§ Problem description
Once you reach the line with "toaster: present [58,65,117,125]" in the material below, copy each line exactly up to and including the line with "wall ornament: present", and skip the pictures.

§ Provided information

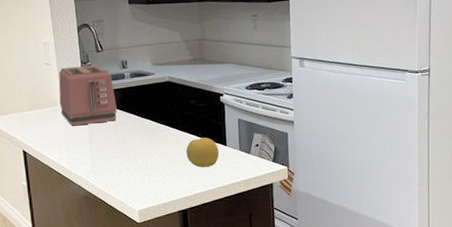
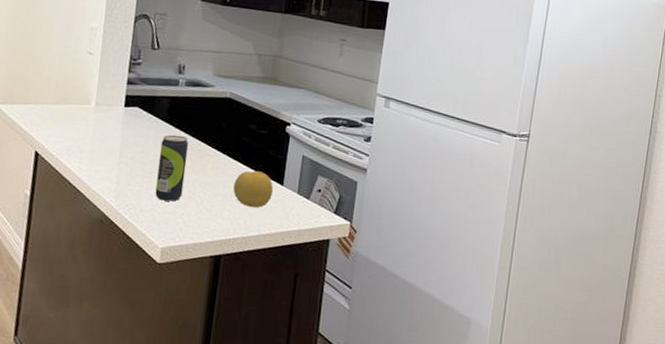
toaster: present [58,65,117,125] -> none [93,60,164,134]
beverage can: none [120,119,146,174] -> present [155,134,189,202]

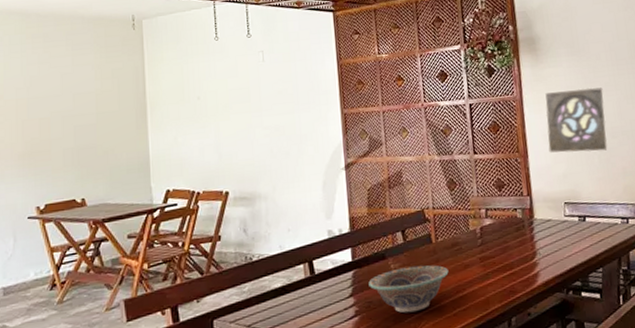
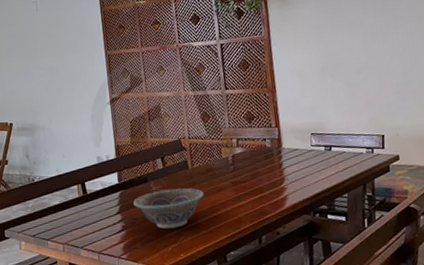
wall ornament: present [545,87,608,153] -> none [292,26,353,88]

---

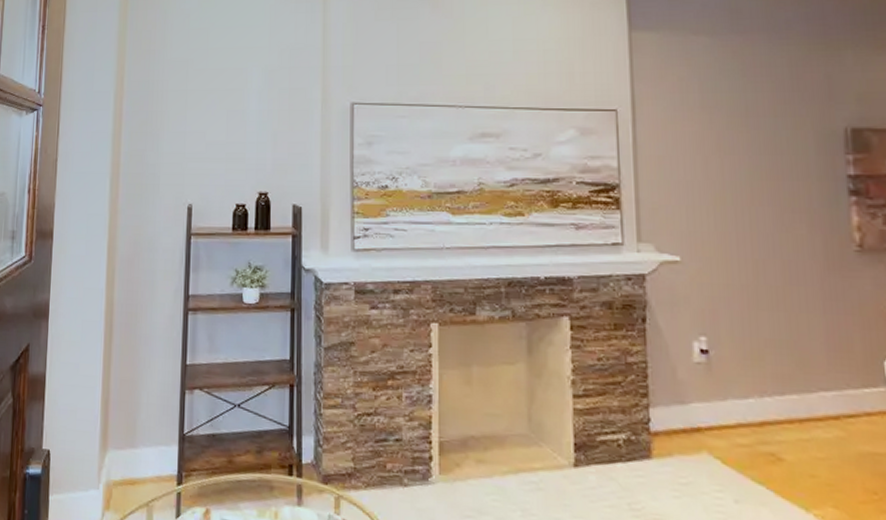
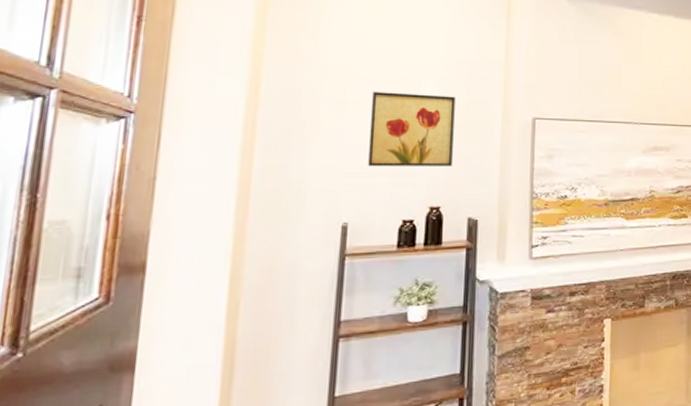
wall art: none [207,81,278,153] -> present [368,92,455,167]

--

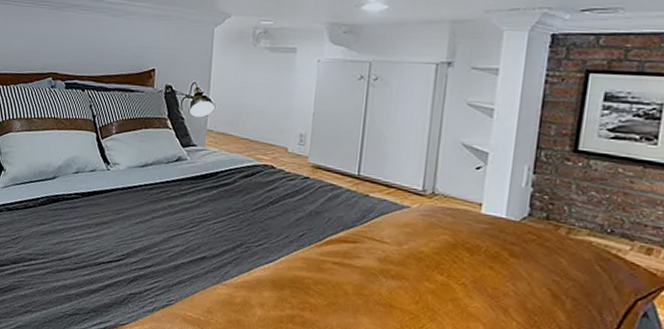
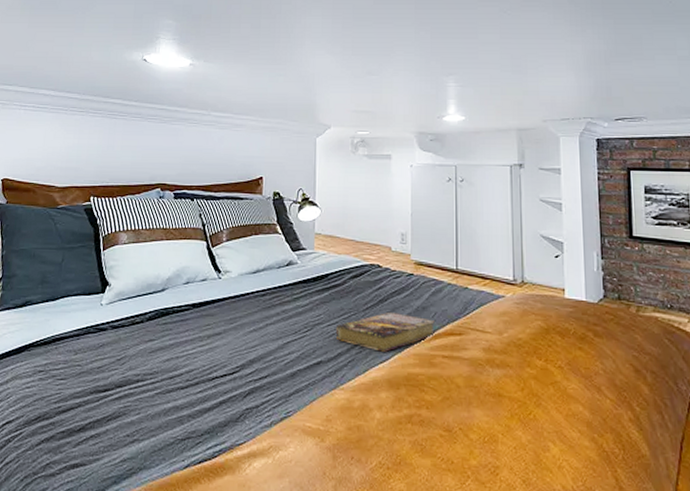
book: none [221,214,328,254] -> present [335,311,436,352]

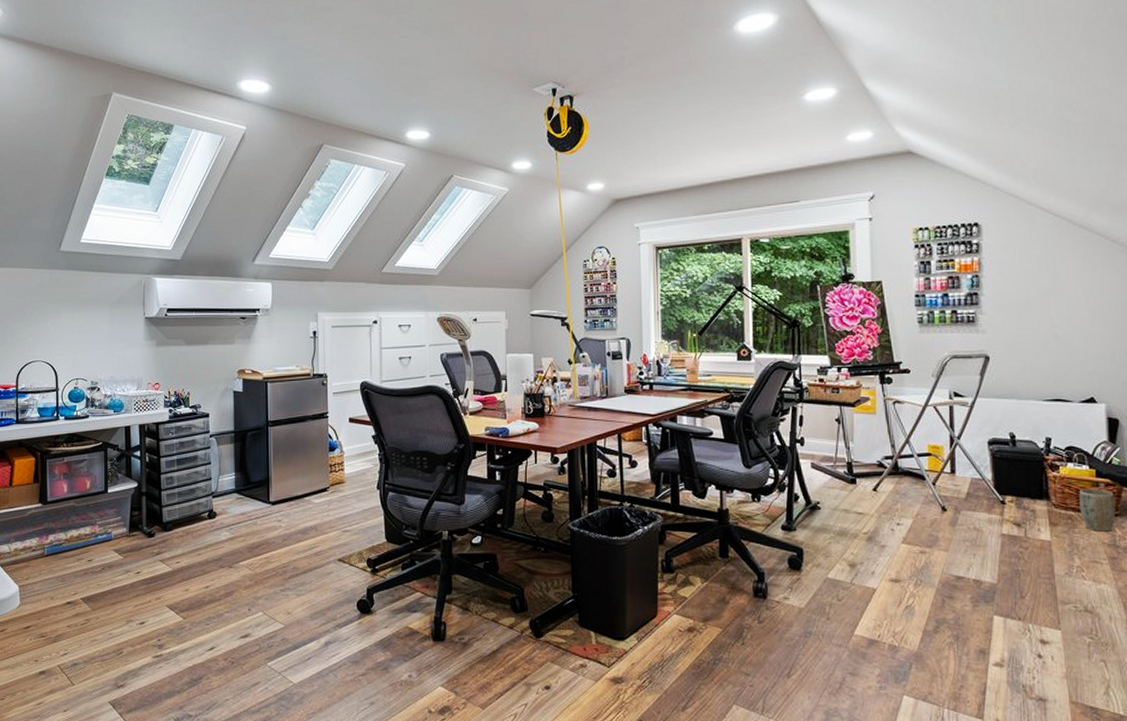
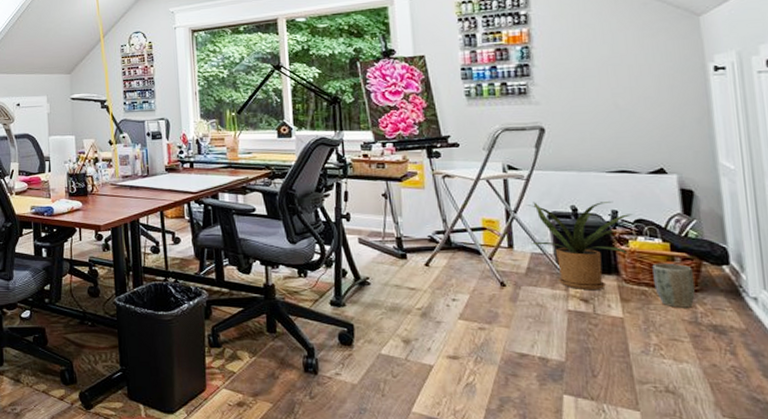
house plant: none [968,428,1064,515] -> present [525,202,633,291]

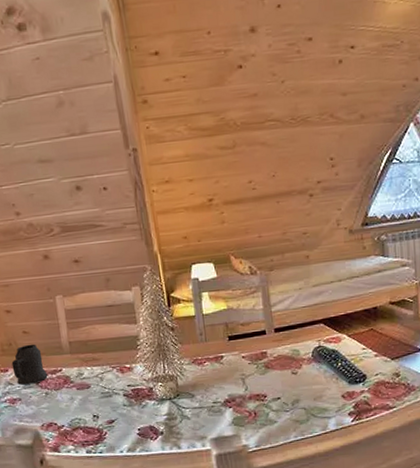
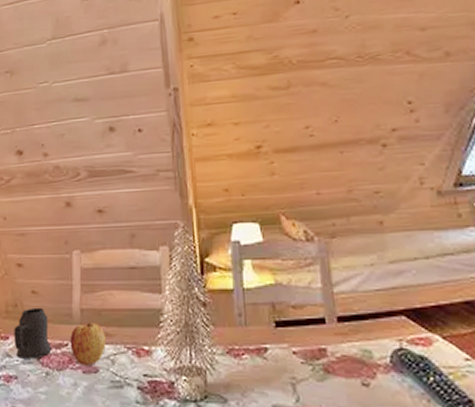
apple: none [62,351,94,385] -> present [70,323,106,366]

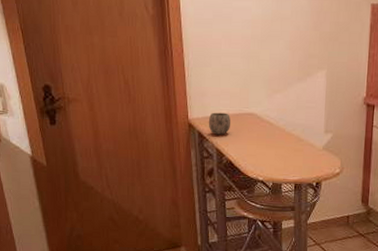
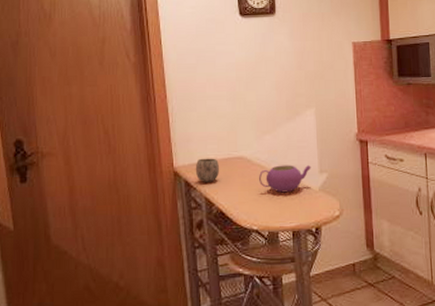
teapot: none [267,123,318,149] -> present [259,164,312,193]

§ Result of the exercise
toaster: present [58,65,117,125] -> none [93,60,164,134]
beverage can: none [120,119,146,174] -> present [155,134,189,202]

wall ornament: present [545,87,608,153] -> none [292,26,353,88]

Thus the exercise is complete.